● **페이지 발췌**:
인프런 빅쿼리 빠짝스터디 1주차 과제

1. STRUCT 과 UNNEST 처음 접해보는 내용이라, 복습 필요.
2. PIVOT 내용 중 ANY_VALUE는 데이터 양이 많고, 어떤 데이터들이 어떤 특성을 가지고 담겨있는지 정확하게 모른다면 활용하면 위험하겠다는 생각이 들었음.

 

Q1. STRUCT, UNNEST

1. array_exercises 테이블에서 각 영화(title)별로 장르(genres)를 UNNEST해서 보여주세요.



SELECT title,
      --  genres,
       genre
       

FROM advanced.array_exercises AS ae
CROSS JOIN UNNEST(genres) AS genre

-- genres는 평면화가 된 데이터를 의미
-- genres가 지금 배열
-- ARRAY : 같은 타입의 여러 데이터를 저장하고 싶을 때
-- ARRAY를 풀때 Flattten(평면화) -> UNNEST
-- UNNEST릃 할 때는 CROSS JOIN + UNNEST(ARRAY_COLUMN) 컬럼 명시









2) array_exercises 테이블에서 각 영화(title)q별로 배우(actor)와 배역(character)을 보여주세요. 배우와 배역은 별도의 컬럼으로 나와야 함.

● **발췌 자료**:

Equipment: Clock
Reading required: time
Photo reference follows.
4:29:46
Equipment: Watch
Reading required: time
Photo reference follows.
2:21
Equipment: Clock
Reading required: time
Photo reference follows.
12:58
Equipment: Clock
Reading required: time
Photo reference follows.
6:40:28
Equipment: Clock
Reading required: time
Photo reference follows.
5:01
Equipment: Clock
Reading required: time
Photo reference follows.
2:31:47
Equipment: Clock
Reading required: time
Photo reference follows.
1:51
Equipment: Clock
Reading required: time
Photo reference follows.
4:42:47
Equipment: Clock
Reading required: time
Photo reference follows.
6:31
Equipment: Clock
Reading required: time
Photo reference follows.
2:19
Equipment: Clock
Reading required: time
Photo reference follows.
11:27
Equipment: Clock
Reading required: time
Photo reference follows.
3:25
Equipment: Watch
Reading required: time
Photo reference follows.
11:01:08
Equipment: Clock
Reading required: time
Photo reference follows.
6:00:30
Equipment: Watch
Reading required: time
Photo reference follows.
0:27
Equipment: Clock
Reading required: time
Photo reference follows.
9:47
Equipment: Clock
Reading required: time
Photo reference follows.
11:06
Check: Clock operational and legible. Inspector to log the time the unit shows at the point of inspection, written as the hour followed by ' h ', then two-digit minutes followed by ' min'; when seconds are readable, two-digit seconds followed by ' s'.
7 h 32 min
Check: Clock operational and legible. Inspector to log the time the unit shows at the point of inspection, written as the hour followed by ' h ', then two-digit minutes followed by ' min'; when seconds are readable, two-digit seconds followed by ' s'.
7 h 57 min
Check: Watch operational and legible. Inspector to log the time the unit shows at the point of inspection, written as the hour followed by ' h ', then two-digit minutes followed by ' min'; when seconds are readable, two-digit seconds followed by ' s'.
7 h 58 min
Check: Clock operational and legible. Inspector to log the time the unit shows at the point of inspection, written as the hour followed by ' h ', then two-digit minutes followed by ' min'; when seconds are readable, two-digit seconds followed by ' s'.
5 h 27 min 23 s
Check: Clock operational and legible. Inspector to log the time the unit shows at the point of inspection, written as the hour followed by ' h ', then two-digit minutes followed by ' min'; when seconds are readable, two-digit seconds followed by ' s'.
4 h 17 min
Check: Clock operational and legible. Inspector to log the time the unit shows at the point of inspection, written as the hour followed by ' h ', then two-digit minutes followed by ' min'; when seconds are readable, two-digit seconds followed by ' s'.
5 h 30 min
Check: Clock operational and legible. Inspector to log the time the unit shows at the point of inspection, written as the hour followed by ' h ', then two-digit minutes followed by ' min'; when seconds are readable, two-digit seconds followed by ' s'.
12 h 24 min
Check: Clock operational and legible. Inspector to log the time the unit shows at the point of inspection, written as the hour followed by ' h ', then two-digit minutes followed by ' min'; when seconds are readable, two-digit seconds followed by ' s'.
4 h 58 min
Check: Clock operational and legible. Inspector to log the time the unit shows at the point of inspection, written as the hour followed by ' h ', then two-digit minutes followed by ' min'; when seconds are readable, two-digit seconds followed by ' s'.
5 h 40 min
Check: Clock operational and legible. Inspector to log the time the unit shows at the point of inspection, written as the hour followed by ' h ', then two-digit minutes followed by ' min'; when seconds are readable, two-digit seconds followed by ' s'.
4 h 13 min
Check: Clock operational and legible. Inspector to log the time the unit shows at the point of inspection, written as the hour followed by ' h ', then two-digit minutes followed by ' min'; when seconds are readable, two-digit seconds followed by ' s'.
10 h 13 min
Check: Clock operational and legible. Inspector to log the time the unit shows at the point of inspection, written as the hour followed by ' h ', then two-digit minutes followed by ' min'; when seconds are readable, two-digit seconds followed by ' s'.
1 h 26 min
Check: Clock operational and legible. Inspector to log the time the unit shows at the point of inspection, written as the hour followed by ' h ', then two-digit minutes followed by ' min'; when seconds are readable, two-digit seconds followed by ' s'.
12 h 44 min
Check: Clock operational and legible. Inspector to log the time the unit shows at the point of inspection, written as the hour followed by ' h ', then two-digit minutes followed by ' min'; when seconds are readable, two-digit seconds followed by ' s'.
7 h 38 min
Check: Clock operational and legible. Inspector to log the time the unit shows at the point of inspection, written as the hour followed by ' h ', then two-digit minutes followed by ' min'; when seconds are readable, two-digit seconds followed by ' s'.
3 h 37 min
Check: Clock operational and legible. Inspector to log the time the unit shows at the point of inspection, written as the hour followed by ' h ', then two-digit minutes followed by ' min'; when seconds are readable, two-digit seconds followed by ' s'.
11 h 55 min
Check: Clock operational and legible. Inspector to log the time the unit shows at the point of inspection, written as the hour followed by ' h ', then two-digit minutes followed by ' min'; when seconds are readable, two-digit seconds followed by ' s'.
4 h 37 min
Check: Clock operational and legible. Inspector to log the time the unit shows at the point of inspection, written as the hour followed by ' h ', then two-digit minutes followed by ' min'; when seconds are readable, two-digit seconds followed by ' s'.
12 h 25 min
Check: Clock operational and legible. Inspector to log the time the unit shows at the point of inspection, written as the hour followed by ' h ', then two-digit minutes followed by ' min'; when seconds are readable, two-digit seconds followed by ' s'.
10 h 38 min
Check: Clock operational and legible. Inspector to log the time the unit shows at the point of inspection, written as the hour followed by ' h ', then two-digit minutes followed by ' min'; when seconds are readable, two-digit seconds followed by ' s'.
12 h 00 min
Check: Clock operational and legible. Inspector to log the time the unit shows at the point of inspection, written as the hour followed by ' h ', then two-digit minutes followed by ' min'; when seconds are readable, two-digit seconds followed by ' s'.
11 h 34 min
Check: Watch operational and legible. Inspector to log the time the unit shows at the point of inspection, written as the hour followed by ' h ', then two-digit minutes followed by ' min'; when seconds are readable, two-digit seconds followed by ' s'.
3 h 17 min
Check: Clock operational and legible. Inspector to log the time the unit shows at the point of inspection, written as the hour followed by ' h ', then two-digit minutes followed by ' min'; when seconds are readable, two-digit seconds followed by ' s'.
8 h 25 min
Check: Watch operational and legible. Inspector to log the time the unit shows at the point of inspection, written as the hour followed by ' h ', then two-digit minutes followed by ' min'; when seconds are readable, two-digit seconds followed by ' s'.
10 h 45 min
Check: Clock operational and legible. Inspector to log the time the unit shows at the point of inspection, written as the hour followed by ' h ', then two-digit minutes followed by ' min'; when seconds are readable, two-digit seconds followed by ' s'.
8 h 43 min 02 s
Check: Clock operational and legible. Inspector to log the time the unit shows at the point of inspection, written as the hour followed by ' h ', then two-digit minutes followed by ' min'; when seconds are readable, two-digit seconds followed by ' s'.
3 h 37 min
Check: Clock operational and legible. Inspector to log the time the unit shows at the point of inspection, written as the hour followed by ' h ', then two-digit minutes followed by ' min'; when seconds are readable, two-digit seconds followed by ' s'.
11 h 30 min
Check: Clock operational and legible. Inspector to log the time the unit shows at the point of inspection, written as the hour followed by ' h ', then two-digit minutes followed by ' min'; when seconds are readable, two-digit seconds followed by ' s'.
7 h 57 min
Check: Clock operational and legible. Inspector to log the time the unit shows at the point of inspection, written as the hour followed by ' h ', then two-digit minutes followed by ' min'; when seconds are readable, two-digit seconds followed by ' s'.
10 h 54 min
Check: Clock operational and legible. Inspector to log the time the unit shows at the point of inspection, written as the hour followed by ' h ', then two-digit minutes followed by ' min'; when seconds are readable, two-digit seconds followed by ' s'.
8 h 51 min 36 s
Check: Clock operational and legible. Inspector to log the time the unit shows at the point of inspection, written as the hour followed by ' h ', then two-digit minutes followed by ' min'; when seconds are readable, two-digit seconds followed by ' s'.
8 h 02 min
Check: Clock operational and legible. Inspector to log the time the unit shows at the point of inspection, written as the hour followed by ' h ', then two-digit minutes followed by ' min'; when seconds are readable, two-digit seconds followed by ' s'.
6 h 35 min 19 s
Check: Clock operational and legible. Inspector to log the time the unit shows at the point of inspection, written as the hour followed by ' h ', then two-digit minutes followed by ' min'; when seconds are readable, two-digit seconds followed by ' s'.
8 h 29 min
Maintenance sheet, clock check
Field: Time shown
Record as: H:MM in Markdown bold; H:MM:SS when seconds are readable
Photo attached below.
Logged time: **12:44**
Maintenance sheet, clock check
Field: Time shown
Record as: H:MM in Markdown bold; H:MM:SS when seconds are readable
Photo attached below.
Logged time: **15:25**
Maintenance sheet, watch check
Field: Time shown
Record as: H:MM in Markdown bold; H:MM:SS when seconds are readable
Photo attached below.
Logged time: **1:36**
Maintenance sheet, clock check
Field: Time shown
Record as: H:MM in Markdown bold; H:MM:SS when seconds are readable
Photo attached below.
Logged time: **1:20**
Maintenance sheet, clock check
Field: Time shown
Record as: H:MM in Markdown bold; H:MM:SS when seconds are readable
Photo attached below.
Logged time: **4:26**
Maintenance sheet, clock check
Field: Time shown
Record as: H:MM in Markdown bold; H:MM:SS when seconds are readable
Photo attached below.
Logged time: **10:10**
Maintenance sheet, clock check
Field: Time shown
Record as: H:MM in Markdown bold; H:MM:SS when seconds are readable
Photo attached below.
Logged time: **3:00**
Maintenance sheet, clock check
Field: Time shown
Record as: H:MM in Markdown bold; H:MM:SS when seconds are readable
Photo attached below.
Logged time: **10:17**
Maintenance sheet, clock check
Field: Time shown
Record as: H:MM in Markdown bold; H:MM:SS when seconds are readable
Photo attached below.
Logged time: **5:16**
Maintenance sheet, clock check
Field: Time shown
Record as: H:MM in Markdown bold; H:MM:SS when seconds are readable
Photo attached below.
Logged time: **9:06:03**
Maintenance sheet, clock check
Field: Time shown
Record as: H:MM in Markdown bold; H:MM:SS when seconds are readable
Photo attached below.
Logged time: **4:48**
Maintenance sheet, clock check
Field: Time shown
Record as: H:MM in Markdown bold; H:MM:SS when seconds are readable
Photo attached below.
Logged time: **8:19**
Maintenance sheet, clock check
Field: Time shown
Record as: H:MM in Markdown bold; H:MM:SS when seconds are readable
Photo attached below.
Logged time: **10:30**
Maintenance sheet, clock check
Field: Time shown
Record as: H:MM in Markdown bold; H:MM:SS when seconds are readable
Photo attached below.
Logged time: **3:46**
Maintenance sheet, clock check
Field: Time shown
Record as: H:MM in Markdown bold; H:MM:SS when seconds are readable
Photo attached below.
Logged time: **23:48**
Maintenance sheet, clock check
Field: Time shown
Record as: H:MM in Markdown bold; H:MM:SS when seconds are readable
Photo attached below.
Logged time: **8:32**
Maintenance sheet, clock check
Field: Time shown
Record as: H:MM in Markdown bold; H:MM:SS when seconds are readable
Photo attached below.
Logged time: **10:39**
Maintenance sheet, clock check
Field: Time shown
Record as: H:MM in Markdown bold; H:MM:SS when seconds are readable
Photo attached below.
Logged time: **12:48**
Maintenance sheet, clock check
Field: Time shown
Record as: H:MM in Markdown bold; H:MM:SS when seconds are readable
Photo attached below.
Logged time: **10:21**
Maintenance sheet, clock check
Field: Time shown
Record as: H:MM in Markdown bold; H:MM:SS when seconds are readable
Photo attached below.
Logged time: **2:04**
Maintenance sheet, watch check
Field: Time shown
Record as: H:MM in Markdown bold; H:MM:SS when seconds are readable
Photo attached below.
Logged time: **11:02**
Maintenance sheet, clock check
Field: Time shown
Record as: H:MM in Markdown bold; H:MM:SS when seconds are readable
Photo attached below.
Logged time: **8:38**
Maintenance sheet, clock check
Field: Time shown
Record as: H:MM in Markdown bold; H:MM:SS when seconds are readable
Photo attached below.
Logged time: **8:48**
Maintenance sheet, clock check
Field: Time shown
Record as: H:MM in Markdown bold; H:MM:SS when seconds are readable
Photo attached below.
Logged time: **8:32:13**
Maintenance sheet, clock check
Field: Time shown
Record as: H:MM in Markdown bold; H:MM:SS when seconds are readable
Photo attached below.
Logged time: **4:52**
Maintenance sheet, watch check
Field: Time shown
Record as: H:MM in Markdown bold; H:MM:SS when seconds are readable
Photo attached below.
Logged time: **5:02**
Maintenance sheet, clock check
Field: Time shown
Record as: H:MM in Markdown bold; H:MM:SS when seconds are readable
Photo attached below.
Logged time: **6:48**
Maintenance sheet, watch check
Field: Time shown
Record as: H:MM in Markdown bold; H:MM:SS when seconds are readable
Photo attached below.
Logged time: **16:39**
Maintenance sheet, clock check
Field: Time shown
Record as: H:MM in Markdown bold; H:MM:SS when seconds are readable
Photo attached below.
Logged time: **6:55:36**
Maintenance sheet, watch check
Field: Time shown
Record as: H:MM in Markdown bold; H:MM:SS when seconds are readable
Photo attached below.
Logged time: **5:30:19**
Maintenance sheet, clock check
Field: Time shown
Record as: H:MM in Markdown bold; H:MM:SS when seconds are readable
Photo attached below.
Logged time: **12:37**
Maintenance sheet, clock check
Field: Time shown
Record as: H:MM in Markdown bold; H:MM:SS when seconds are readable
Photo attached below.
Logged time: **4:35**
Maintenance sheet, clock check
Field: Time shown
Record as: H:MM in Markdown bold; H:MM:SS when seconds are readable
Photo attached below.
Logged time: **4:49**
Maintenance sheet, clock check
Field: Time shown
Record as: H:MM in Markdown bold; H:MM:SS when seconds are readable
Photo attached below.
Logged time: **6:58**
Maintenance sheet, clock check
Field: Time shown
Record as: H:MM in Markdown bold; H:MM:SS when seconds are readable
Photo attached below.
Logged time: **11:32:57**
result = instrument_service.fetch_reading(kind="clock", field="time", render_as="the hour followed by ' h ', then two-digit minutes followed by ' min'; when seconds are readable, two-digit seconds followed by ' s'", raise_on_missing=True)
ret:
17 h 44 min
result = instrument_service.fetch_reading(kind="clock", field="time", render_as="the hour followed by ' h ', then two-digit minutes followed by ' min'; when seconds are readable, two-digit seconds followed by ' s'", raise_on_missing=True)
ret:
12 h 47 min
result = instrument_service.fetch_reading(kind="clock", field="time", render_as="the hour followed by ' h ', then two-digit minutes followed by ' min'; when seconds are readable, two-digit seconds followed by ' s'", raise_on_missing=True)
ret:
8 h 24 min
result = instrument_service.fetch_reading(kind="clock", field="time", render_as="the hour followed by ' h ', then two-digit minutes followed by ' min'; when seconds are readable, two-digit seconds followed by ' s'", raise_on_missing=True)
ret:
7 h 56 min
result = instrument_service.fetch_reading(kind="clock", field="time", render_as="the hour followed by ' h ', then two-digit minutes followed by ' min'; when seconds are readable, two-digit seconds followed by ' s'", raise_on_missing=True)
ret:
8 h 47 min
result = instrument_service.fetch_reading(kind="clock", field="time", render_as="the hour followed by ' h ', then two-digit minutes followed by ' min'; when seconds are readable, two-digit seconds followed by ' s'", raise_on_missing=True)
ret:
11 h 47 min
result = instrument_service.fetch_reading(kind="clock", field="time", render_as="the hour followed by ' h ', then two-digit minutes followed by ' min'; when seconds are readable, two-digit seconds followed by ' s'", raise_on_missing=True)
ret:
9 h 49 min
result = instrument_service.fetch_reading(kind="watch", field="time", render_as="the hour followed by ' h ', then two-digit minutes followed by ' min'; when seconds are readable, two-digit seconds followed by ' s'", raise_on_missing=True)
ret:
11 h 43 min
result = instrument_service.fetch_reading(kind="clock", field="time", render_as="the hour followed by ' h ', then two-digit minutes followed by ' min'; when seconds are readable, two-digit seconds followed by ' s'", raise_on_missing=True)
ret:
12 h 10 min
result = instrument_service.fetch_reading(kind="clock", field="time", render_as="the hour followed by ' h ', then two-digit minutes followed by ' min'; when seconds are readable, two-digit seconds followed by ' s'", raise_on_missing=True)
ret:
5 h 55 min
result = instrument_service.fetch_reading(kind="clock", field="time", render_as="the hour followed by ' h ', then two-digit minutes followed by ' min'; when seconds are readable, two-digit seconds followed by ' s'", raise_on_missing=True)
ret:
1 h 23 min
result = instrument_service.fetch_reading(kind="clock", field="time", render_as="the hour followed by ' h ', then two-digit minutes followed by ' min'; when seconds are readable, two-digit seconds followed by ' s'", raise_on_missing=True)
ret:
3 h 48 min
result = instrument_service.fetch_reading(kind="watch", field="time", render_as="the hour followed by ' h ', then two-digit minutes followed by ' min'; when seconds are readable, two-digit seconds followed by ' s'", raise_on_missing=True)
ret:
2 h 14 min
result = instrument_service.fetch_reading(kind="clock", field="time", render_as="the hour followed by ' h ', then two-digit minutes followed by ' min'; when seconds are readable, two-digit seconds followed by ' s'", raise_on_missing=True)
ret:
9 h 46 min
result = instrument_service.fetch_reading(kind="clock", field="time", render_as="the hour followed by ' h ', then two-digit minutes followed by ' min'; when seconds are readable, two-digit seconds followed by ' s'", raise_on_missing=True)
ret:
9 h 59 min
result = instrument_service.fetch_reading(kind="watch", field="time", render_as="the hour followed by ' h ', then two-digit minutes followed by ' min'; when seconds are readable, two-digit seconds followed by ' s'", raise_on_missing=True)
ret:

● **과제 1**:
빅쿼리 과제 글을 보고 다음 물음에 답하세요.
(a) 처음 접해 복습이 필요하다고 한 두 가지는 무엇인가?
(b) ANY_VALUE를 활용하면 위험하겠다고 본 조건은 무엇인가?
(c) 주석에 따르면 ARRAY는 어떤 경우에 쓰는가?
● **과제 2**: 빅쿼리 과제 글에서 "인프런 빅쿼리 빠짝스터디"부터 "장르(genres)를 UNNEST해서 보여주세요."까지 그대로 옮겨 적어 주세요.
위 기록은 여기서 아무 역할도 하지 않습니다.

● **전체 답변 1**:
(a) STRUCT와 UNNEST
(b) 데이터 양이 많고, 어떤 데이터들이 어떤 특성을 가지고 담겨 있는지 정확하게 모를 때
(c) 같은 타입의 여러 데이터를 저장하고 싶을 때

● **전체 답변 2**:
인프런 빅쿼리 빠짝스터디 1주차 과제

1. STRUCT 과 UNNEST 처음 접해보는 내용이라, 복습 필요.
2. PIVOT 내용 중 ANY_VALUE는 데이터 양이 많고, 어떤 데이터들이 어떤 특성을 가지고 담겨있는지 정확하게 모른다면 활용하면 위험하겠다는 생각이 들었음.

 

Q1. STRUCT, UNNEST

1. array_exercises 테이블에서 각 영화(title)별로 장르(genres)를 UNNEST해서 보여주세요.